2023年7月21日クリストファー・ノーラン監督作品“オッペンハイマー”が米国にて公開されました。
被爆国の日本においてこの映画を公開するべきかが問題として取り上げられていますが、科学者の伝記映画としては異例のヒット作品とされています。(日本では未公開予定)
原子爆弾に繋がる発明をした人物ですが、はじめに個人的な立場から言うと、なぜ兵隊のいる戦地ではなく一般市民が生活する市街地に原爆を落としたのかは理解できません。
明らかにトルーマンや当時の科学者らが、国際的な影響力を示すためのデモンストレーションや実験・開発の成果として市民を巻き込んだという見方しかできません。
間違っても戦争を終わらせた世紀の大発明なんて都合の良い解釈があってはなりません。
しかしそういった点を抜きにすると、現在ではその技術が発電や軍事的な抑止力、次なる科学の発展に寄与していることも確かです。
そんな悲劇の一端を担った科学者についての映画ですが、オッペンハイマーは自らの研究の成果を“世界の破壊者”と言っていました。
今回はそんなオッペンハイマーについての記事をScience Arertから引用してまとめていきます。
参考記事)
オッペンハイマーの見落とし
クリストファー・ノーラン監督の新作「オッペンハイマー」には、物理学者が核戦争で見る悪夢が詰まっています。
都市から次々とキノコ雲が上がり、放射能がヨーロッパを飲み込むという不吉なビジョンがシリアン・マーフィ演じるロバートオッペン、ハイマーに付きまといます。
ロスアラモス秘密研究所の科学者グループが世界で最初の原子爆弾を開発。
所長であるオッペンハイマーは自分の研究がどれほどの影響力を持つかを知っていました。
彼はこれを「世界の破壊者であり、死である」と言いました。
しかし、オッペンハイマーが考えた最悪のシナリオは、近年の研究による予想よりも小さいものでした。
ラトガーズ大学教授で核の冬について研究を続けてきたアラン・ロボック氏は、「核兵器は、世界が直面している最大の危機だが、私たちはそれを忘れてしまっている」と述べています。

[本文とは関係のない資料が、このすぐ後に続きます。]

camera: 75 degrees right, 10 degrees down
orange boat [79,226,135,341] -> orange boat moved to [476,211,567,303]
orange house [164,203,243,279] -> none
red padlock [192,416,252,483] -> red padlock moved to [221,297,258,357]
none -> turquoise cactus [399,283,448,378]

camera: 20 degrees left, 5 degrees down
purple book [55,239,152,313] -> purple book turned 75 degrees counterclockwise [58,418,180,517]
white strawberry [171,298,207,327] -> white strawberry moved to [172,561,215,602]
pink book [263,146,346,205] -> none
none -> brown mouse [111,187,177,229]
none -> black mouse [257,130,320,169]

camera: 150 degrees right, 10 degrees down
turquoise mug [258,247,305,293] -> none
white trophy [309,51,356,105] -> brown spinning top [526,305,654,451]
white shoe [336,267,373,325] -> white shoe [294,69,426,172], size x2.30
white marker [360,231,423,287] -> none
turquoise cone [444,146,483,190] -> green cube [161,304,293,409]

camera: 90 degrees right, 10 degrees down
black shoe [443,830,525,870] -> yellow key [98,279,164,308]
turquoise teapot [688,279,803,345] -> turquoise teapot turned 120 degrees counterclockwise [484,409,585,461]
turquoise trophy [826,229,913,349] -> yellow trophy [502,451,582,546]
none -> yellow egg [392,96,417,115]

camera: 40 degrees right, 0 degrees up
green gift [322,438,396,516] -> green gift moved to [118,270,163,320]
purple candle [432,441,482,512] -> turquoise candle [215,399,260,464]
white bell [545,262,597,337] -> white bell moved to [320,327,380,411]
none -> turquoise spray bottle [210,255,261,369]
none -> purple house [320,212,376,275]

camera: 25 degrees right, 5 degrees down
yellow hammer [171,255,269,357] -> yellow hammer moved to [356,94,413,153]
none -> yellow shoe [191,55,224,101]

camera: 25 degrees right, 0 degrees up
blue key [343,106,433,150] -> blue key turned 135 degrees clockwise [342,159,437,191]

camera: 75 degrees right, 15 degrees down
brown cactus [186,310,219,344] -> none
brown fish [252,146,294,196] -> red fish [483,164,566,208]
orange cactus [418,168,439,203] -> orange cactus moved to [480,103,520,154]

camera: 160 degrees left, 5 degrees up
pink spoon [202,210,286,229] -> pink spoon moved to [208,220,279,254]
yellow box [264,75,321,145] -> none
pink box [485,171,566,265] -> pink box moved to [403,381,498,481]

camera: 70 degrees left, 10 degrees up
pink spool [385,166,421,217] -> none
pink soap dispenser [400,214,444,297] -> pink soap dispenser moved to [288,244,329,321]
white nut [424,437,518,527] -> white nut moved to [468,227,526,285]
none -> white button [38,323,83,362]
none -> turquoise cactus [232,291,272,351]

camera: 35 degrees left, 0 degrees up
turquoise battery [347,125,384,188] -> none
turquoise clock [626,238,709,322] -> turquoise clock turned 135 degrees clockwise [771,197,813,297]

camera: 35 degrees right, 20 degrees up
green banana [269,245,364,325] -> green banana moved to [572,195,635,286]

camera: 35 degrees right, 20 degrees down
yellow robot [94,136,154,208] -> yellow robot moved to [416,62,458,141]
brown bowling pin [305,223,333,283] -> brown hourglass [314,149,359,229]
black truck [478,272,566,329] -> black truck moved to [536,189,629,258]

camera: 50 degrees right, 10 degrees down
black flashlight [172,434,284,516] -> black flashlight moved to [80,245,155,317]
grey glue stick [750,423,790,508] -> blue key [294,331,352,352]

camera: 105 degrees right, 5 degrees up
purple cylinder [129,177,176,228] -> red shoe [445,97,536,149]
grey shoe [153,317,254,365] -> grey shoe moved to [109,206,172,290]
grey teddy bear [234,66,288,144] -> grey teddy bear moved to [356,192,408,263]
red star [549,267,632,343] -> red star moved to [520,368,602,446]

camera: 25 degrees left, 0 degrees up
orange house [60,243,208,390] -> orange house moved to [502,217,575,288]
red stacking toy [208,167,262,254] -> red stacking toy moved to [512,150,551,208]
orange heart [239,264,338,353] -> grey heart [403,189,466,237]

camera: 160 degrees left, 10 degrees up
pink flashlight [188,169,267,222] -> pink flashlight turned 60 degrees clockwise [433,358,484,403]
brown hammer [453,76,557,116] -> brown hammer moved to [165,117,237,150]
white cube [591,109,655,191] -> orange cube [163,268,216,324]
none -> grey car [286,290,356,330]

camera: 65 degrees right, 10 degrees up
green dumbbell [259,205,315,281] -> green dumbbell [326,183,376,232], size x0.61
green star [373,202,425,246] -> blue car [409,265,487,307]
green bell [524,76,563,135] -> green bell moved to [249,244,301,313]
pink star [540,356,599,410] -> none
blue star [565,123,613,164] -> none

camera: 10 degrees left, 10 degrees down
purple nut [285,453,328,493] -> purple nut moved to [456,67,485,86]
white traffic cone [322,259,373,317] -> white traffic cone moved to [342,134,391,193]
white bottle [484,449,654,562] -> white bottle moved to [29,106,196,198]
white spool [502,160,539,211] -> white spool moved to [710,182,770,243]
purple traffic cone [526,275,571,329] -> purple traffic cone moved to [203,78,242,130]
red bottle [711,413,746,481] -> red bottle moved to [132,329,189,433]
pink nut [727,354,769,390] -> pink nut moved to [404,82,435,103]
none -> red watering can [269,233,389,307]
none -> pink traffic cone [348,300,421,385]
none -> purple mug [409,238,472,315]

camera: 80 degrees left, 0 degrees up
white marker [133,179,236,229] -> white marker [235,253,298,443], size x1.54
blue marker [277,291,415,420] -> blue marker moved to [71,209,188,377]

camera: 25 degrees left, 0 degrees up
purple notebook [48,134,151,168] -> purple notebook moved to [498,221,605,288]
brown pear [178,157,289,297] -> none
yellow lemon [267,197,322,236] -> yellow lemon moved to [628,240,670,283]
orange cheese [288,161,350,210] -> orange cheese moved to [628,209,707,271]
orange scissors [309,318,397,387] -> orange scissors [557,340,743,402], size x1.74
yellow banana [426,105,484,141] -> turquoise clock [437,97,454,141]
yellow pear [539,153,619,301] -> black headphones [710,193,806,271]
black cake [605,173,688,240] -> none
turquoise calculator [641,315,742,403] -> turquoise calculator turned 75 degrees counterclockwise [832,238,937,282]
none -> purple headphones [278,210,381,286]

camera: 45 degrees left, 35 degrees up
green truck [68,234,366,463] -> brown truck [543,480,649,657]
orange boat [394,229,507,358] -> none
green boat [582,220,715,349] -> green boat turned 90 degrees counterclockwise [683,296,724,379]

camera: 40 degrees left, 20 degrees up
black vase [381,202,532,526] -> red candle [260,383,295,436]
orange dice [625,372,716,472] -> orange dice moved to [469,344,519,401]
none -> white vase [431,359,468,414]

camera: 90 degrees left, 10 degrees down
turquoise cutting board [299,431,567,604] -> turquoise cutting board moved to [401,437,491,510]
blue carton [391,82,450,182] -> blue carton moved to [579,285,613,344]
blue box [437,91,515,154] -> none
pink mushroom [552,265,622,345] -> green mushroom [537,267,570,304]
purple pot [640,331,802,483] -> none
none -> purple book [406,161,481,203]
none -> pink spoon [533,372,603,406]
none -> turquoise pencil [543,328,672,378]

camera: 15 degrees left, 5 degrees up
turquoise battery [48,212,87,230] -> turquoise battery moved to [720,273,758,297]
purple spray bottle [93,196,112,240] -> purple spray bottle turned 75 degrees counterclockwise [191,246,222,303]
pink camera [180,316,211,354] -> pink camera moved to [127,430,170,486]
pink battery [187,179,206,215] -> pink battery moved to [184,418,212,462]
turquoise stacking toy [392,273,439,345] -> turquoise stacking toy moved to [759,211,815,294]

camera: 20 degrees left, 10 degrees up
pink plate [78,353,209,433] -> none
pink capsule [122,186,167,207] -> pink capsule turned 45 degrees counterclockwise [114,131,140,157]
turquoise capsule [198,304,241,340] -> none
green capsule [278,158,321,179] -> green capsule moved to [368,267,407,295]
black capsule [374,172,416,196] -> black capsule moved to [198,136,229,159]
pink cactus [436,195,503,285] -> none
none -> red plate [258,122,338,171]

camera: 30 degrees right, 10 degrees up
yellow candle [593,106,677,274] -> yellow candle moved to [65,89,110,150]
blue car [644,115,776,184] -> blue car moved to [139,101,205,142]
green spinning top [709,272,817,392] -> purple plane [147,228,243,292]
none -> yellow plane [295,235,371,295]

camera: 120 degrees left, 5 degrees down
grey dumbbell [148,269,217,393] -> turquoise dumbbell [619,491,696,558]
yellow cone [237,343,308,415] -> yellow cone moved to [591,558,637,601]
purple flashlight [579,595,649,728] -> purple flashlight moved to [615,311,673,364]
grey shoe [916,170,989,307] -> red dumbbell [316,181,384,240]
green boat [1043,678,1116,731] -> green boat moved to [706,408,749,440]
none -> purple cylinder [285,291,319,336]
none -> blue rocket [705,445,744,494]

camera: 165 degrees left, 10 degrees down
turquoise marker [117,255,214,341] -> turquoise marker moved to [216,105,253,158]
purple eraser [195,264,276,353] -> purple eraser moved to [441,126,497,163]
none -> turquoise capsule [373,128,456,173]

核戦争が勃発し、何百何千もの原子爆弾が爆発すれば地球は核の冬と呼ばれ、直接的な被害だけでなく何十億人もの餓死者を出す……。
これはいわゆる核の冬というモデルに基づいて科学界で議論されている内容です。
核の冬は、放射能にまみれた塵や埃が宙を舞い、太陽光を遮り、雨や雪となって我々に文字通り降りかかります。
繰り返された核攻撃によって成層圏まで達した煤煙は、気温を摂氏15度まで低下させ、何年もの間地球規模の寒冷化が進むとされています。
放射性降下物による放射能は、地球の動植物の多くを破壊します。
まず影響が出てくるのは農作物です。
太陽が遮られたことで農作物が十分に育たなくなり、その結果、世界中の魚や家畜が維持できなくなるという研究予測(2022年)も発表されています。
アメリカとロシアが核戦争を起こせば、これら食糧難を起因としておよそ50億人が餓死すると結論付けられました。
これは直接的な核兵器による被害の10倍以上とされています。
インドとパキスタン館の小規模な核戦争でさえ何百トンもの煤煙を大気中に撒き散らし、およそ20億人が死亡すると推定されています。
これらの研究を踏まえロボック氏は、「この映画によって人々が、核兵器が未だにある理由やどのように使われる可能性があるのか、なぜ核兵器が必要なのかという疑問を持ってもらうことを願っている」と述べています。
核兵器による牽制のおかげで、世界大戦規模の戦争が起こっていないという見方もあります。
個人的には起こす必要がないのではないかと思っています。
単に戦って勝つのではなく、戦わずして如何に敵国制するか、という戦争に突入しているのではないかと……。
もし自分が別の国を支配するとしたら、教育、食、餌、産業を掌握するでしょう。
どのように……と言ったところまでは書きませんが、これら四つの軸は国として守り抜かなければならないものだと考えています。